In the news this week has been a story highlighting the dilemma faced by parents of “summer babies” and school start dates.

A child is not legally required to go to school until they are five, but some parents who have delayed their summer-born child starting school have then been told they will have to skip a year and lose a whole year’s education.

Young children

Parents of summer-born children are to be given the right to delay their child’s education for a year, with the reassurance that they will not then be forced to skip a year to catch up with their peers.

The schools minister Nick Gibb said admissions rules would be changed so children born between 1 April and 31 August would be allowed to go into reception a year later if their parents felt they were not ready for school.

I have two children, a summer baby, born mid July and one born in the first week of September. Both started school in their natural school year, my daughter just 4 years and 1 month, my son 5 years old.

Research shows that children born in the summer tend to perform worse academically than those born in the autumn. An Institute for Fiscal Studies report found that the differences were largest soon after children start school, but the gap remained up to GCSEs.

Relative to children born in September, children born in August are 6.4 percentage points less likely to achieve five GCSEs or equivalent at grades A*–C and are around two percentage points less likely to go to university at age 18 or 19.

My experiences were very different. We had a wonderful reception teacher, wise, experienced, knowledgeable and excellent. However we noticed our daughter’s age was always mentioned, “she’s doing well despite being a young one” “we’re starting the older one’s on the initial reading stages, we’ll then move onto the younger ones” We nipped this in the bud, arranged a meeting and tried to find out what the teacher needed to see before moving our daughter on to the reading, When told, we then though she met the criteria and asked the teacher to decide if she was ready. Lo and behold she was, was then moved forward. We were lucky, a great experienced professional who wasn’t too naive not to listen to a parent’s concerns. Our daughter flourished and by the end of the year was one of the more academic students (despite her age!) However,as she moved through the school, her age was always mentioned, as if they were making our daughter fit their expectations of age. One parent’s evening in year 3 was typical.

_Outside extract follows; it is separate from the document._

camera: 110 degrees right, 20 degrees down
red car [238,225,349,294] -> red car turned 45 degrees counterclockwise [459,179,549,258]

We queried her writing grade, no movement in the year. Her teacher read out the assessed piece, then said something like “Ooh, if that was written by a year 5 I would give it a 4a, but as she’s a Year 3 and a young one, I’ll keep her as a 2b” We were amazed! But it allowed the school to reinforce the perception they had of younger pupils!

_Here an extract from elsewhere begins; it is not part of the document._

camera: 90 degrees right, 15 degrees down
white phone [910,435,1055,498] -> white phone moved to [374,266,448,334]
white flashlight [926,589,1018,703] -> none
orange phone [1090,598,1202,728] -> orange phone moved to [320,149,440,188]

With our son we waited patiently to be told that he was doing well but only because he was the oldest! His experience was totally different. The first to be allowed to read, the register monitor, Joseph in the school play, all because of his age! But his confidence and self esteem flourished, whereas our daughter…. well you can imagine what would have happened if her Year 3 teacher had told her she was producing work the standard of a great Year 5 student.

I did agree that age affected their emotional maturity, but I could never get a teacher to explain why my daughter’s age was an issue despite having the same number of years experience as all her classmates, they had all been taught the same things.

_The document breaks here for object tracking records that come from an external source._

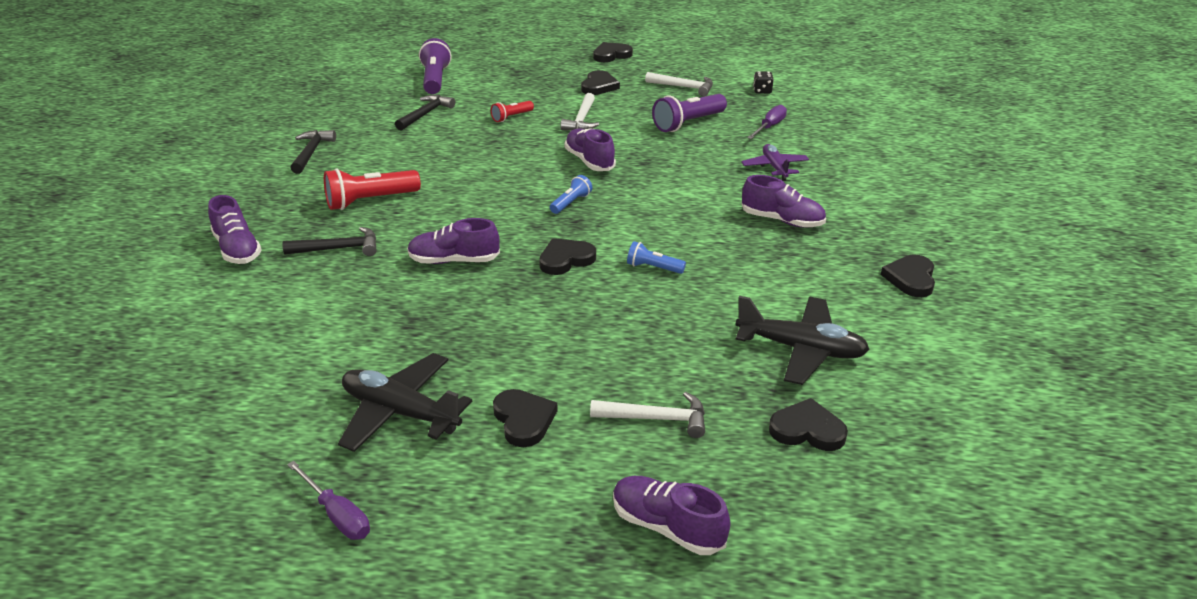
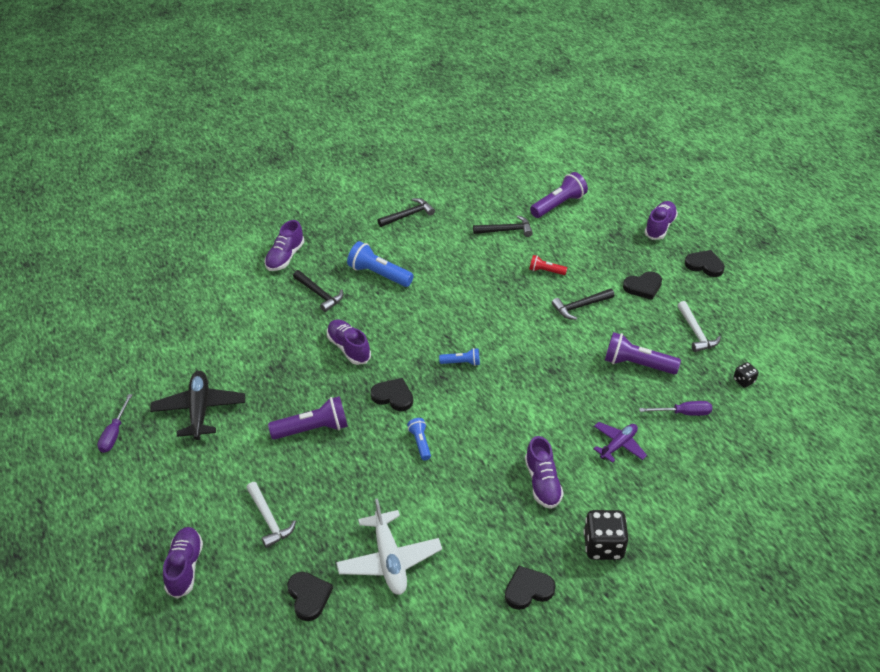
camera: 55 degrees right, 10 degrees up
red flashlight [324,168,421,210] -> blue flashlight [347,241,414,287]
black heart [493,389,558,447] -> none
white hammer [561,93,599,130] -> black hammer [552,288,615,320]
purple shoe [565,128,616,171] -> purple shoe moved to [644,201,678,240]
black plane [735,296,870,385] -> white plane [336,498,442,595]
none -> purple flashlight [268,396,348,440]
none -> black dice [584,510,629,560]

Despite this grade gap, 6% at age 16 can be important, not all experts agree that changing the rules of start dates will truly help.

Our son was born almost 3 weeks late, he was supposed to be a summer baby. Him being late by a few days meant he started a whole year later. We were lucky, we could afford nursery fees, ran our own business to be flexible about when we worked when we didn’t. Many people don’t have this advantage, need a second wage, or allow one parent to work more hours, or to save on child minding costs.